Claude Cormier, publisher of the OrMetal
Report, has almost made me rich once already. Back in 1998 I wrote a
column on gold stocks for TheStreet.com that
featured his favorite juniors. One of them was Glamis Gold, which looked
promising at $1.50. I bought 10,000 shares and when it doubled I sold, feeling
pretty smart. Then I watched from the sidelines as it kept on rising, eventually
being bought out for around $40. In other words I could have had a seven-year
all-expenses-paid vacation by just holding onto that one stock. So Claude
has massive cred here at DollarCollapse.
His current take:
It is not an easy task to give you my favorite gold stocks in this market
because there are so many to choose from. The junior market is truly at bargain
levels.
At the top of my list is Canplats
Resources (CPQ.V), an explorer with a new discovery in Mexico not far
from Goldcorp's Penasquito mine. I am guessing that they may have found
as much as 3 millions ounces of gold plus good quantities of silver, zinc
and lead. The deposits are open in most directions and are growing steadily.
My second choice, which could really be in first place as well, is Chesapeake
Gold (CKG.V), which has a huge open pit deposit in Mexico containing
20 million ounces of gold, 380 millions ounces of silver plus some zinc.
They want to maximize the use of conveyers instead of feeding a truck fleet
with expensive oil. This could have a major positive implication for costs.
In third position is Detour
Gold (DGC.TO) which is developing the Detour Lake deposit in Ontario.
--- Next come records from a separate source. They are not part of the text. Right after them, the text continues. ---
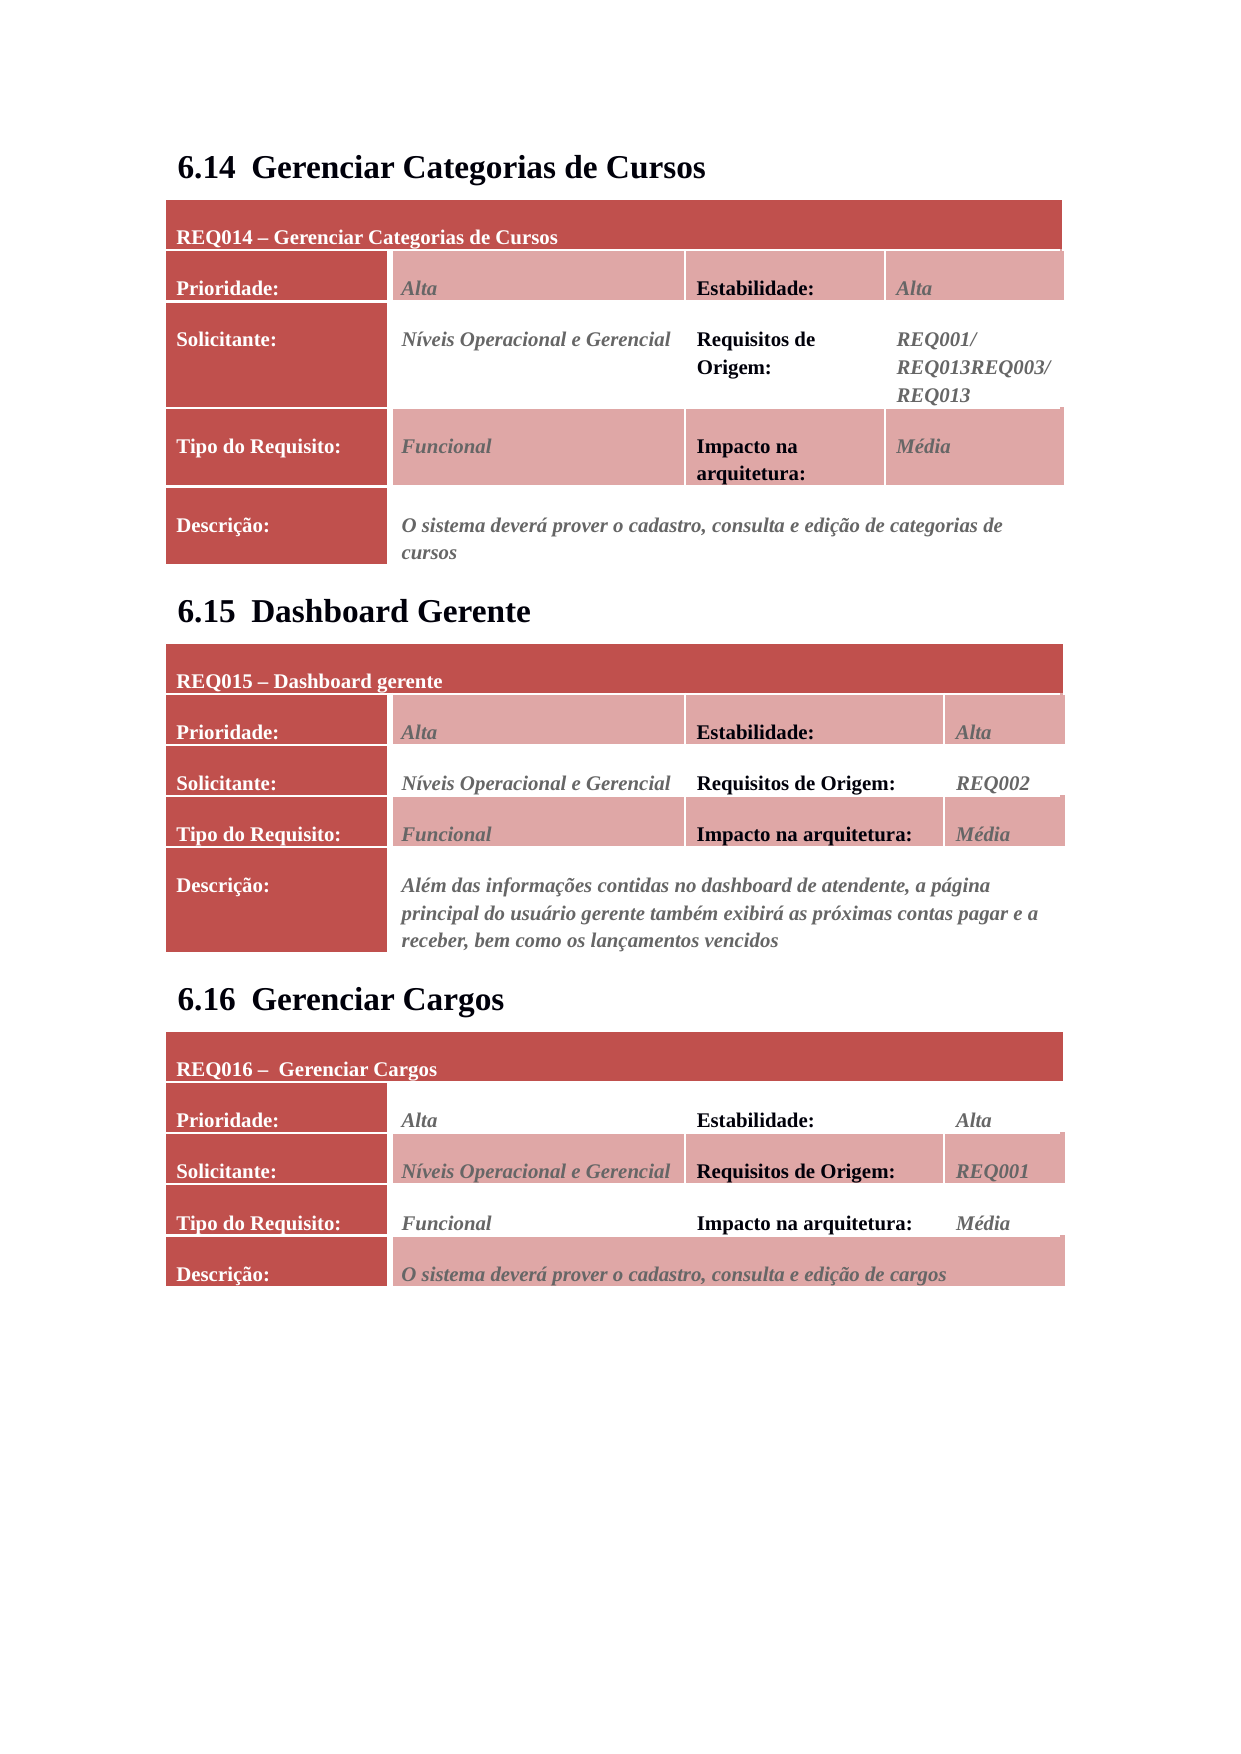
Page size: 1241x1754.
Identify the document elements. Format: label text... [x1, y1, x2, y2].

table_cell Solicitante: [166, 1134, 387, 1183]
table_cell Tipo do Requisito: [166, 1185, 387, 1234]
table_cell Impacto na arquitetura: [686, 409, 884, 485]
table_cell Alta [393, 695, 684, 744]
table_cell REQ001 [945, 1132, 1065, 1183]
table_cell O sistema deverá prover o cadastro, consulta e edição de categorias de cursos [393, 485, 1064, 564]
table_cell Solicitante: [166, 303, 387, 407]
table_cell Tipo do Requisito: [166, 409, 387, 485]
table_cell Funcional [393, 797, 684, 846]
table_cell Estabilidade: [686, 1083, 944, 1132]
table_cell Além das informações contidas no dashboard de atendente, a página principal do usuário gerente também exibirá as próximas contas pagar e a receber, bem como os lançamentos vencidos [393, 846, 1065, 952]
table_cell Impacto na arquitetura: [686, 797, 943, 846]
table_header REQ015 – Dashboard gerente [166, 644, 1063, 693]
table_cell Solicitante: [166, 746, 387, 795]
text 6.14 Gerenciar Categorias de Cursos [177, 148, 1063, 186]
table_header REQ014 – Gerenciar Categorias de Cursos [166, 200, 1062, 249]
table_cell Alta [393, 251, 684, 300]
table_cell Descrição: [166, 1237, 387, 1286]
table_cell Tipo do Requisito: [166, 797, 387, 846]
table_cell Média [945, 795, 1065, 846]
table_cell Requisitos de Origem: [686, 303, 884, 407]
text 6.16 Gerenciar Cargos [177, 979, 1063, 1018]
table_cell Níveis Operacional e Gerencial [393, 303, 684, 407]
table_cell Alta [945, 1081, 1065, 1132]
table_cell Funcional [393, 409, 684, 485]
table_cell Estabilidade: [686, 695, 943, 744]
table_cell Alta [886, 249, 1064, 300]
text 6.15 Dashboard Gerente [177, 591, 1063, 629]
table_cell Alta [393, 1083, 684, 1132]
table_cell O sistema deverá prover o cadastro, consulta e edição de cargos [393, 1235, 1065, 1286]
table_cell Níveis Operacional e Gerencial [393, 1134, 684, 1183]
table_cell Descrição: [166, 848, 387, 952]
table_header REQ016 – Gerenciar Cargos [166, 1032, 1063, 1081]
table_cell Descrição: [166, 488, 387, 564]
table_cell Requisitos de Origem: [686, 746, 944, 795]
table_cell Estabilidade: [686, 251, 884, 300]
table_cell Prioridade: [166, 251, 387, 300]
table_cell Prioridade: [166, 695, 387, 744]
table_cell REQ002 [945, 744, 1065, 795]
table_cell Prioridade: [166, 1083, 387, 1132]
table_cell Funcional [393, 1185, 684, 1234]
table_cell REQ001/REQ013REQ003/REQ013 [886, 300, 1064, 407]
table_cell Média [886, 407, 1064, 485]
table_cell Níveis Operacional e Gerencial [393, 746, 684, 795]
table_cell Média [945, 1183, 1065, 1234]
table_cell Impacto na arquitetura: [686, 1185, 944, 1234]
table_cell Alta [945, 693, 1065, 744]
table_cell Requisitos de Origem: [686, 1134, 943, 1183]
It just released an update showing 11 millions ounces of gold. The exploration
program is proceeding and more gold will be found. We came in late on this
one, so it is no longer a huge bargain. But it should eventually be taken
over by a senior company.
* Now, about the silver shortage: Yesterday I called the Northwest
Territorial Mint to order some silver coins and spoke to a frazzled but
energized saleswoman who claimed to also run the gift shop. Among other things
she said that customers are ordering huge quantities of silver bars and coins,
and walk-ins (people showing up in person to buy bullion) are gobbling up
all the Mint's on-hand inventory. As a result, a decent-sized phone order
now takes up to 60 business days to ship. This is one of those rare cases
where the investing public has the power to purposefully affect a commodity
market; if we all order physical silver the supply shortage will become impossible
to hide. Just one New York Times story and it's game over for the shorts.